Lance Gyorfi, the foundation’s chairperson, said that if the foundation assumed control of the museum, it would have creative control over the programs and educational activities offered, and have flexibility in adjusting job descriptions and making departmental changes. Gyorfi said a number of grants the museum is now receiving are based on its innovative methods of showing exhibitions. Recent exhibits have included “Pixar: 25 Year of Animation,” “Vivo: Days of the Dead 2010,” and “The Marvelous Museum: A Project by Mark Dion.” With more control, he said, the museum would be more effective in implementing their ideas by eliminating the hassle of getting the city’s stamp of approval.
In addition to grants from the National Science Foundation and the National Endowment for the Humanities—both awarded earlier this year—the Oakland Museum of California Foundation has received donor support largely in reaction to the $62 million capital campaign that has funded exterior and gallery renovations.

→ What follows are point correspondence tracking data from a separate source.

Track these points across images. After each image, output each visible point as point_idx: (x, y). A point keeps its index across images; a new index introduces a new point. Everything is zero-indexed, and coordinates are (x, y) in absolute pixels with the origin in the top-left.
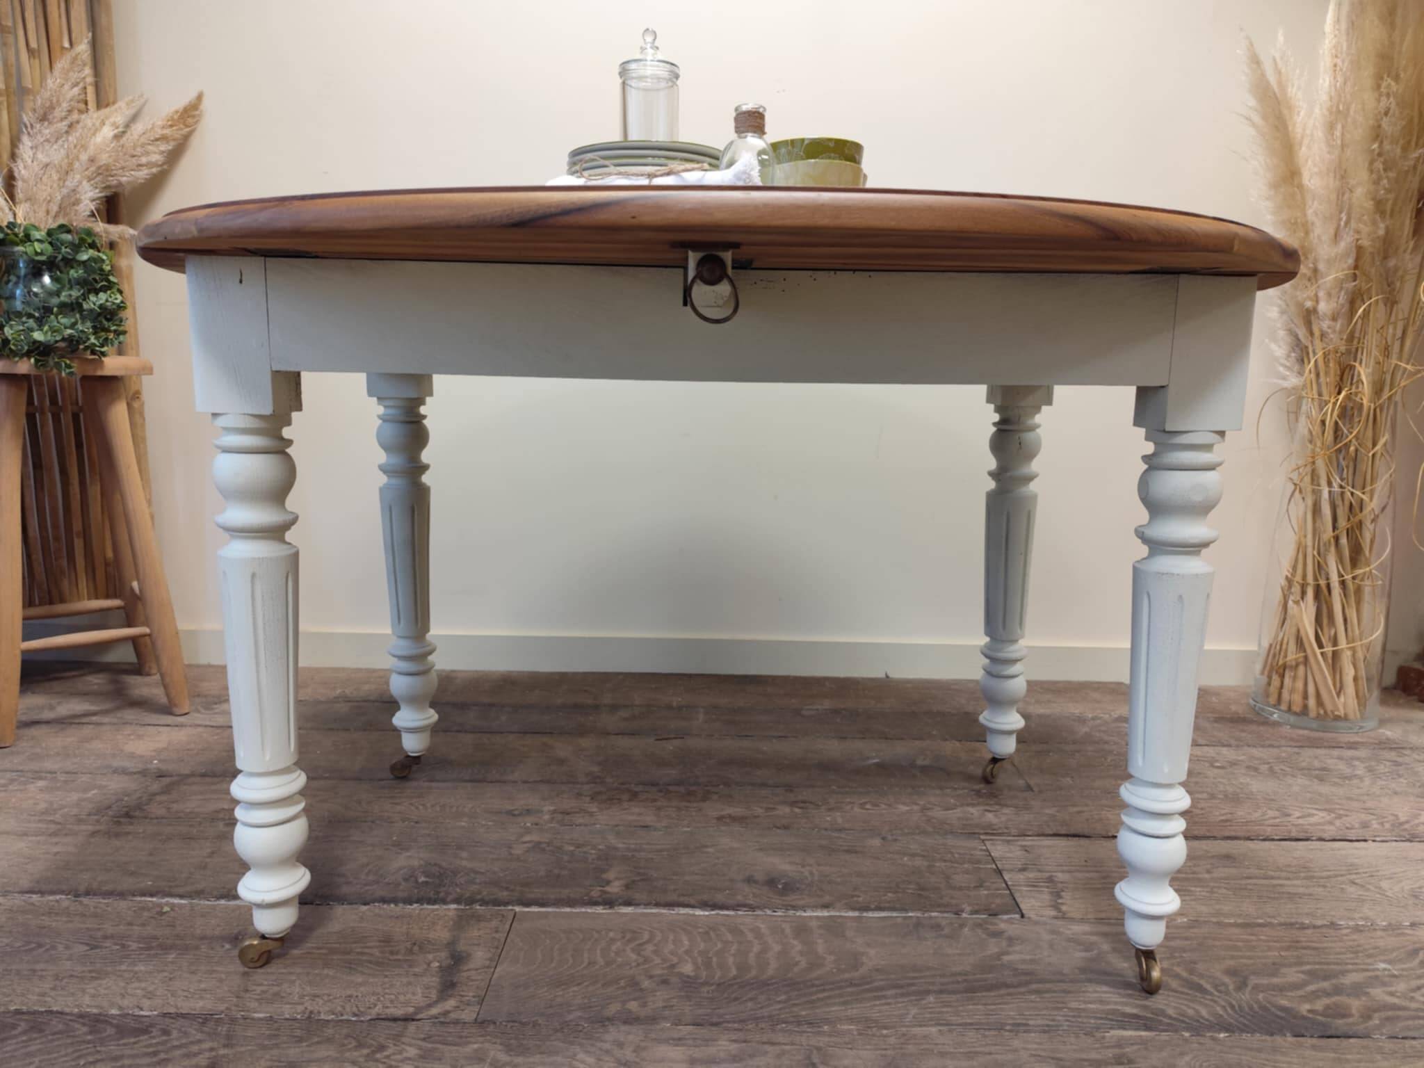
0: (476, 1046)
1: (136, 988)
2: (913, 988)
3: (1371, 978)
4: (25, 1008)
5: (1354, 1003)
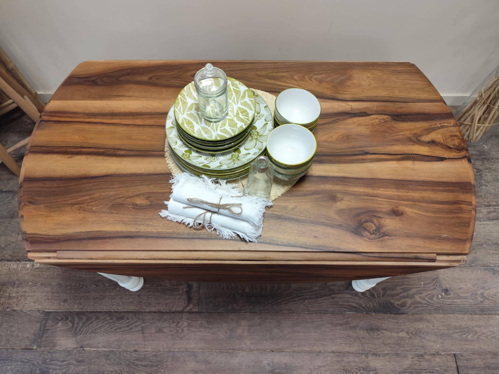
0: (200, 322)
1: (114, 302)
2: (302, 297)
3: (418, 291)
4: (91, 311)
5: (409, 301)
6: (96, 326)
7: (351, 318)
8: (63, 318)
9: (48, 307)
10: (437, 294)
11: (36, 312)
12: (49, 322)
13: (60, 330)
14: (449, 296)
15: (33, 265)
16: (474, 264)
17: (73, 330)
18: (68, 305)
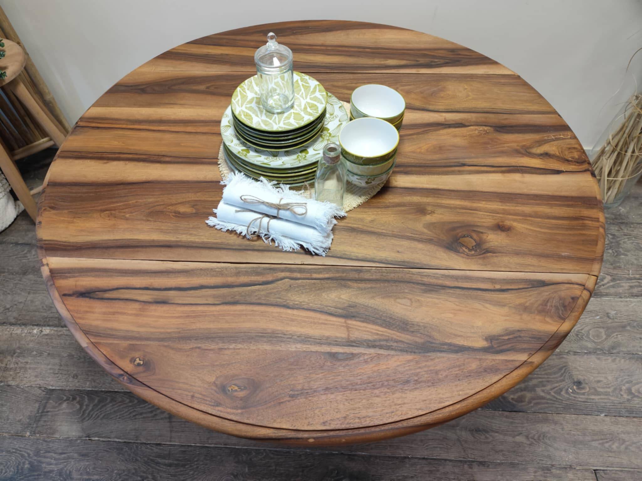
3: (540, 382)
4: (107, 390)
5: (528, 395)
6: (110, 410)
8: (70, 398)
9: (52, 383)
10: (566, 387)
11: (36, 388)
12: (51, 401)
13: (64, 412)
14: (583, 391)
15: (41, 331)
16: (615, 351)
17: (80, 413)
18: (78, 382)
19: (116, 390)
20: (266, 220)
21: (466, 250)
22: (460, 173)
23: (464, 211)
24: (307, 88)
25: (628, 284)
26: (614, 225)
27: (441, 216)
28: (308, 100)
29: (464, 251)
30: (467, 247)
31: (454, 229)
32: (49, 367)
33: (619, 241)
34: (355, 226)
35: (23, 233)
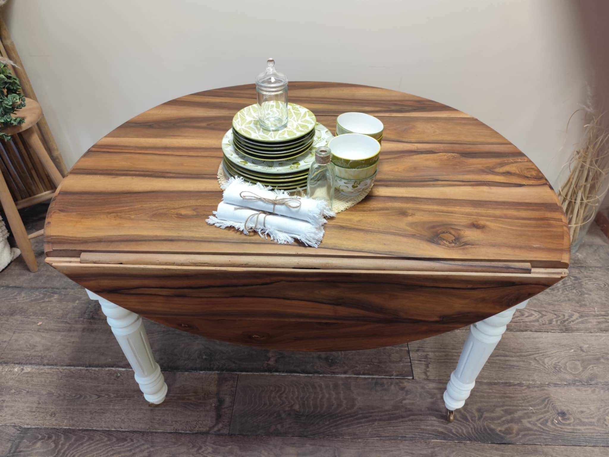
1: (118, 418)
2: (371, 418)
3: (525, 413)
4: (84, 428)
5: (516, 427)
6: (87, 449)
7: (438, 447)
8: (45, 437)
9: (28, 422)
10: (551, 418)
11: (10, 427)
12: (25, 441)
13: (38, 452)
14: (568, 422)
15: (23, 369)
16: (593, 383)
17: (55, 453)
18: (56, 420)
19: (94, 429)
20: (262, 216)
21: (447, 243)
22: (434, 186)
23: (441, 213)
24: (298, 114)
25: (595, 320)
26: (574, 269)
27: (422, 217)
28: (299, 122)
29: (445, 243)
30: (447, 241)
31: (434, 227)
32: (27, 405)
33: (581, 282)
34: (344, 224)
35: (15, 277)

But with the new freedom, the foundation would have to be financially self-sufficient. “We obviously have to be prepared to run the whole show,” Gyorfi said, “which I think we are. We provide most of the direction today.”
While Fogarty says there is a potential for some city employees to be laid off if the city-foundation partnership ends, she also said that some of them may simply be hired as foundation employees, since the museum’s operational positions will still be needed. Furlough days, she said, will be a thing of the past. But, she said, there has been some discussion about how to handle employees’ pensions since the non-profit’s employees don’t pay into their pensions. Because discussions are in the early stages, Fogarty can’t be sure of what will happen until negotiations produce more information in the next few months.
The city was researching how to accommodate the need for core services when the foundation approached them about breaking ties with the museum, Karen Boyd, the assistant to the City Administrator, wrote in an email. The city’s Budget Office helps the City Administrator, Mayor, and City Council, in assessing and balancing the city’s budget, and addressing the needs of city operations—which includes the museum.
“With the growth and increasing complexity of the museum’s functions and programming,” Boyd wrote, “it may no longer be viable for the city to operate the museum effectively.” She also stated that the museum’s success is “constrained by its dual city-foundation structure, with two governing entities and two distinct personnel and payroll systems.”
For now, Fogarty says the museum is having discussions with the unions that represent city employees at the museum, working with the foundation and city administrators, and will later approach the City Council with the terms of its proposal to sever the partnership. She expects negotiations to take about two to three months, and hopes the basic terms of the agreement will be settled by February. If the council approves, the terms would be effective on July 1, 2011.
Fogarty also said any changes brought on by a new agreement would not have a negative impact for visitors, but may actually improve their experiences at the museum, since there would be a more efficient staff and more flexibility in adapting to the community’s needs. “This is a huge opportunity,” Fogarty said. “The museum’s been in this process of reinvention and we’ve been completely transforming our physical facility, and now we can really reinvent our staff. This is really a chance to look at, for the first time, truly, the entire staff and the organization and see how we can operate more efficiently as a more unified organization.”